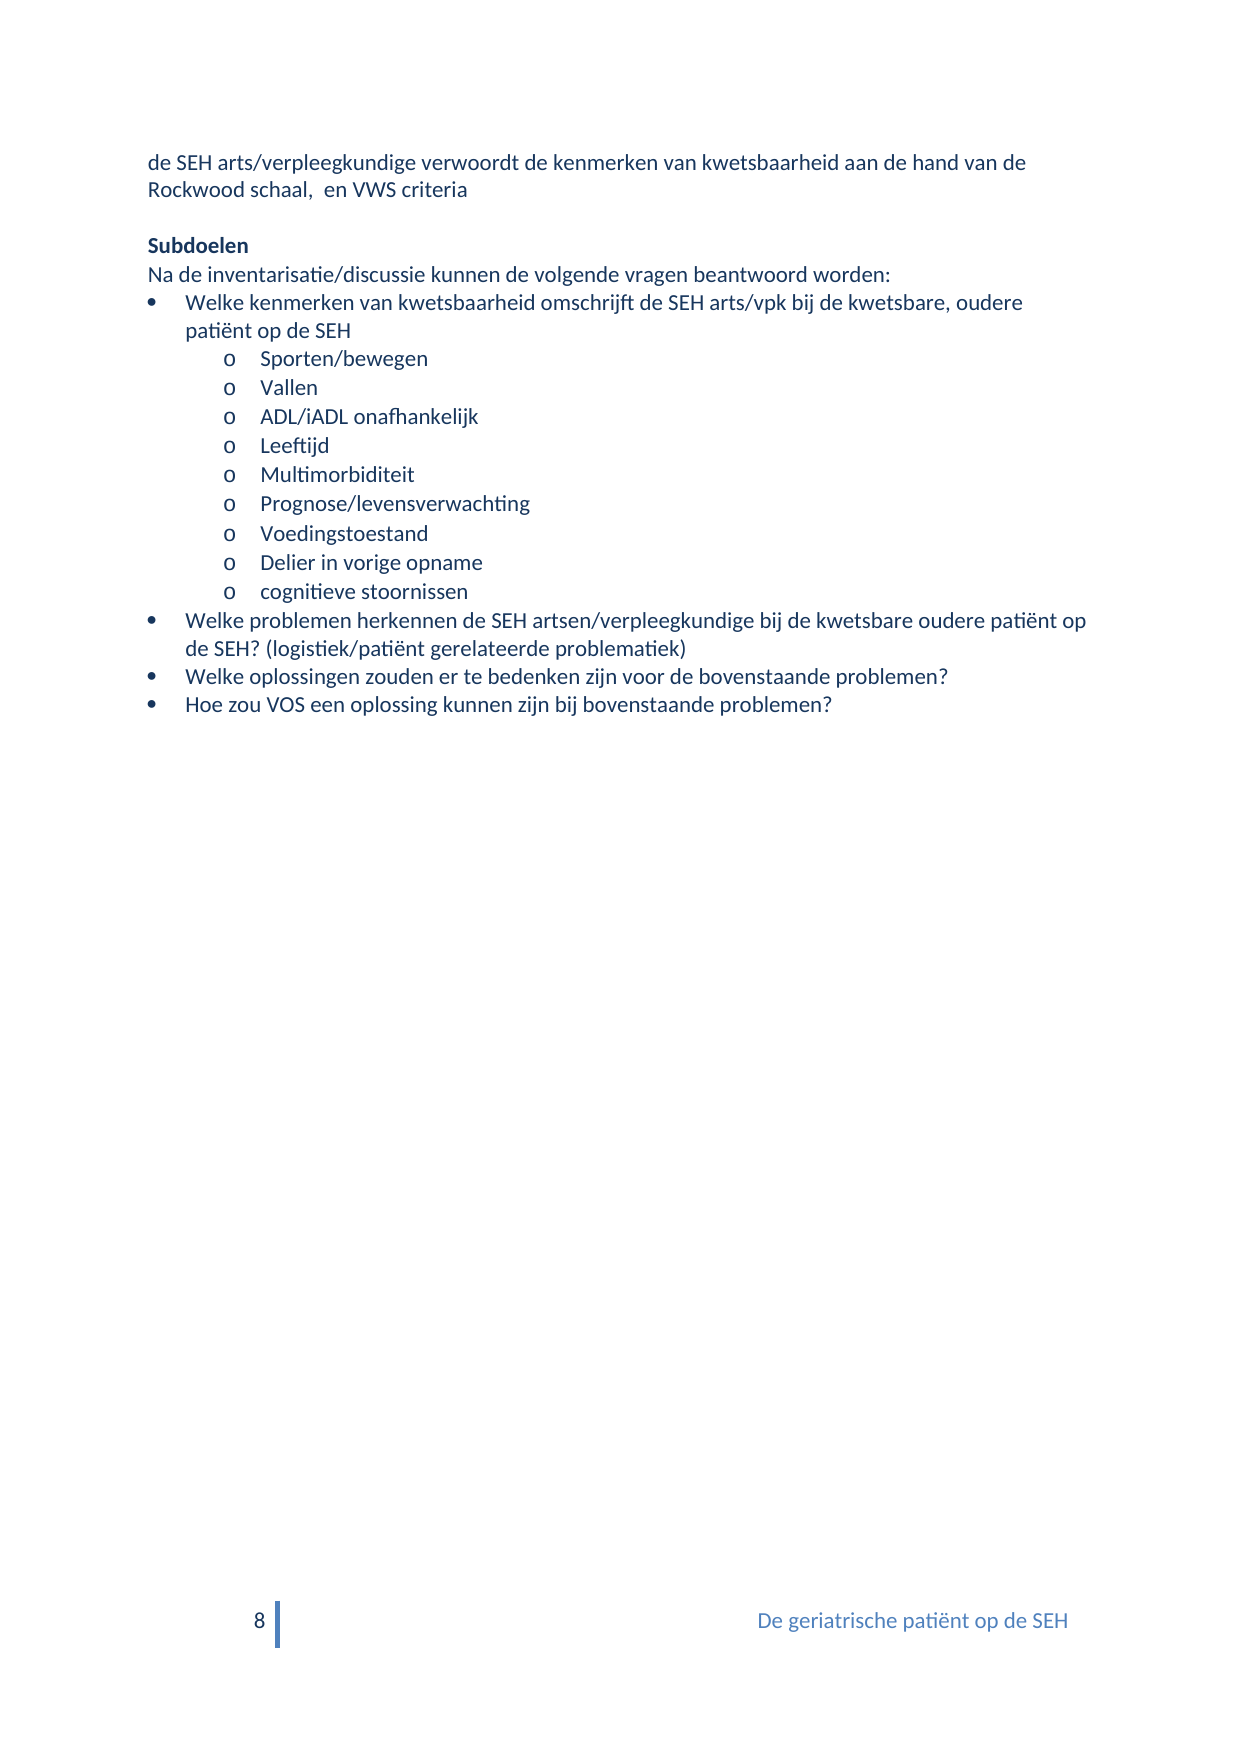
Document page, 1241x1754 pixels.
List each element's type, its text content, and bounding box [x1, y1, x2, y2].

list Prognose/levensverwachting [223, 489, 1093, 519]
list Voedingstoestand [223, 519, 1093, 548]
list Hoe zou VOS een oplossing kunnen zijn bij bovenstaande problemen? [148, 690, 1093, 718]
list Vallen [223, 373, 1093, 402]
list Welke kenmerken van kwetsbaarheid omschrijft de SEH arts/vpk bij de kwetsbare, oudere patiënt op de SEH [148, 288, 1093, 344]
text de SEH arts/verpleegkundige verwoordt de kenmerken van kwetsbaarheid aan de hand van de Rockwood schaal, en VWS criteria [148, 148, 1093, 204]
list cognitieve stoornissen [223, 577, 1093, 606]
list Leeftijd [223, 431, 1093, 460]
text Subdoelen [148, 232, 1093, 260]
list Welke oplossingen zouden er te bedenken zijn voor de bovenstaande problemen? [148, 662, 1093, 690]
list Multimorbiditeit [223, 460, 1093, 489]
list Sporten/bewegen [223, 344, 1093, 373]
text Na de inventarisatie/discussie kunnen de volgende vragen beantwoord worden: [148, 260, 1093, 288]
list Delier in vorige opname [223, 548, 1093, 577]
list Welke problemen herkennen de SEH artsen/verpleegkundige bij de kwetsbare oudere patiënt op de SEH? (logistiek/patiënt gerelateerde problematiek) [148, 606, 1093, 662]
list ADL/iADL onafhankelijk [223, 402, 1093, 431]
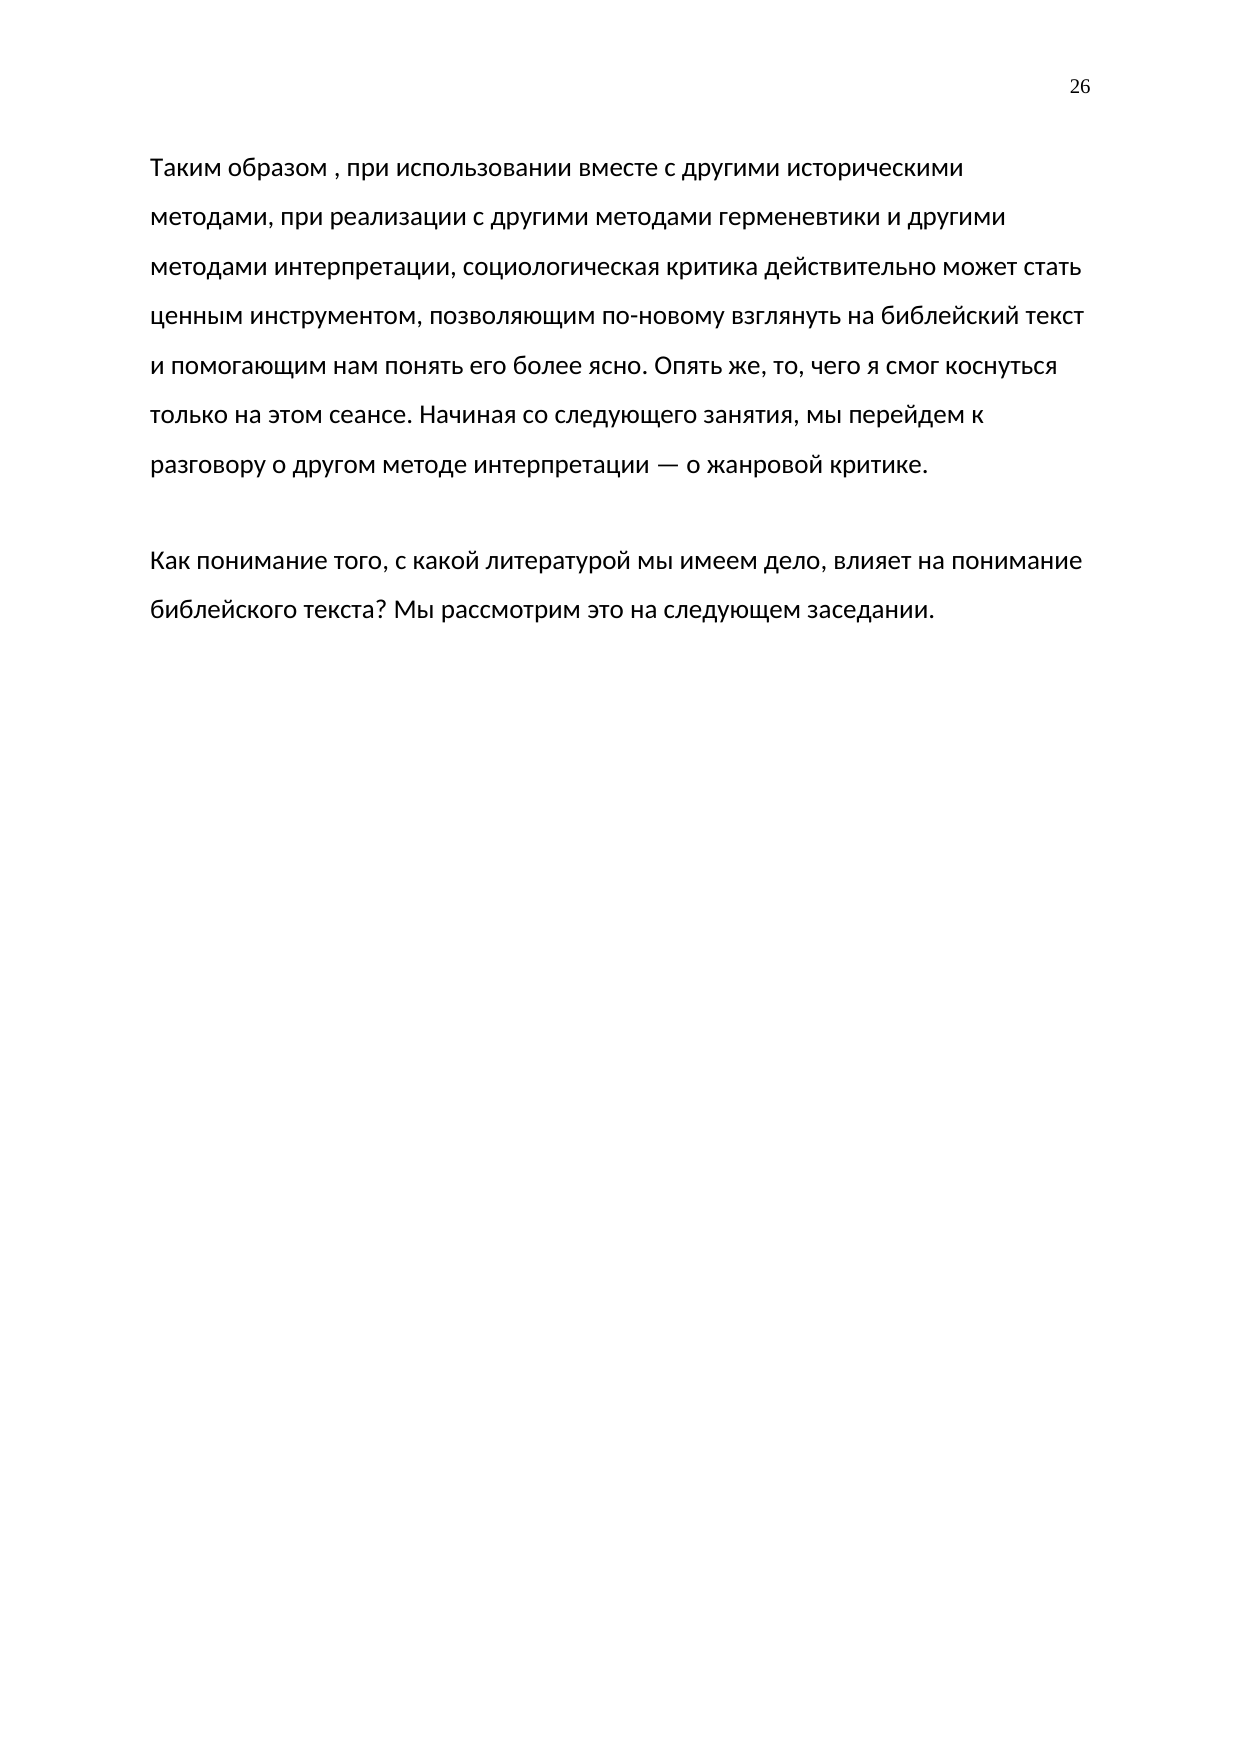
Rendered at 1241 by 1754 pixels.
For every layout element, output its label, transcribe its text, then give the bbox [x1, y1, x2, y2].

text Таким образом , при использовании вместе с другими историческими методами, при реализации с другими методами герменевтики и другими методами интерпретации, социологическая критика действительно может стать ценным инструментом, позволяющим по-новому взглянуть на библейский текст и помогающим нам понять его более ясно. Опять же, то, чего я смог коснуться только на этом сеансе. Начиная со следующего занятия, мы перейдем к разговору о другом методе интерпретации — о жанровой критике. [150, 150, 1090, 480]
text Как понимание того, с какой литературой мы имеем дело, влияет на понимание библейского текста? Мы рассмотрим это на следующем заседании. [150, 543, 1090, 626]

- - -

EXERCISE PROMPT →
All of the listing above has to be reproduced exactly, though without its images.

RESULT OF THIS TASK →
Document page, 1241x1754 pixels.
List each element's type, its text content, and bounding box [x1, y1, x2, y2].

list Prognose/levensverwachting [223, 489, 1093, 519]
list Voedingstoestand [223, 519, 1093, 548]
list Hoe zou VOS een oplossing kunnen zijn bij bovenstaande problemen? [148, 690, 1093, 718]
list Vallen [223, 373, 1093, 402]
list Welke kenmerken van kwetsbaarheid omschrijft de SEH arts/vpk bij de kwetsbare, oudere patiënt op de SEH [148, 288, 1093, 344]
text de SEH arts/verpleegkundige verwoordt de kenmerken van kwetsbaarheid aan de hand van de Rockwood schaal, en VWS criteria [148, 148, 1093, 204]
list cognitieve stoornissen [223, 577, 1093, 606]
list Leeftijd [223, 431, 1093, 460]
text Subdoelen [148, 232, 1093, 260]
list Welke oplossingen zouden er te bedenken zijn voor de bovenstaande problemen? [148, 662, 1093, 690]
list Multimorbiditeit [223, 460, 1093, 489]
list Sporten/bewegen [223, 344, 1093, 373]
text Na de inventarisatie/discussie kunnen de volgende vragen beantwoord worden: [148, 260, 1093, 288]
list Delier in vorige opname [223, 548, 1093, 577]
list Welke problemen herkennen de SEH artsen/verpleegkundige bij de kwetsbare oudere patiënt op de SEH? (logistiek/patiënt gerelateerde problematiek) [148, 606, 1093, 662]
list ADL/iADL onafhankelijk [223, 402, 1093, 431]
Rendered at 1241 by 1754 pixels.
For every layout element, output its label, transcribe its text, then give the bbox [x1, y1, x2, y2].

text Таким образом , при использовании вместе с другими историческими методами, при реализации с другими методами герменевтики и другими методами интерпретации, социологическая критика действительно может стать ценным инструментом, позволяющим по-новому взглянуть на библейский текст и помогающим нам понять его более ясно. Опять же, то, чего я смог коснуться только на этом сеансе. Начиная со следующего занятия, мы перейдем к разговору о другом методе интерпретации — о жанровой критике. [150, 150, 1090, 480]
text Как понимание того, с какой литературой мы имеем дело, влияет на понимание библейского текста? Мы рассмотрим это на следующем заседании. [150, 543, 1090, 626]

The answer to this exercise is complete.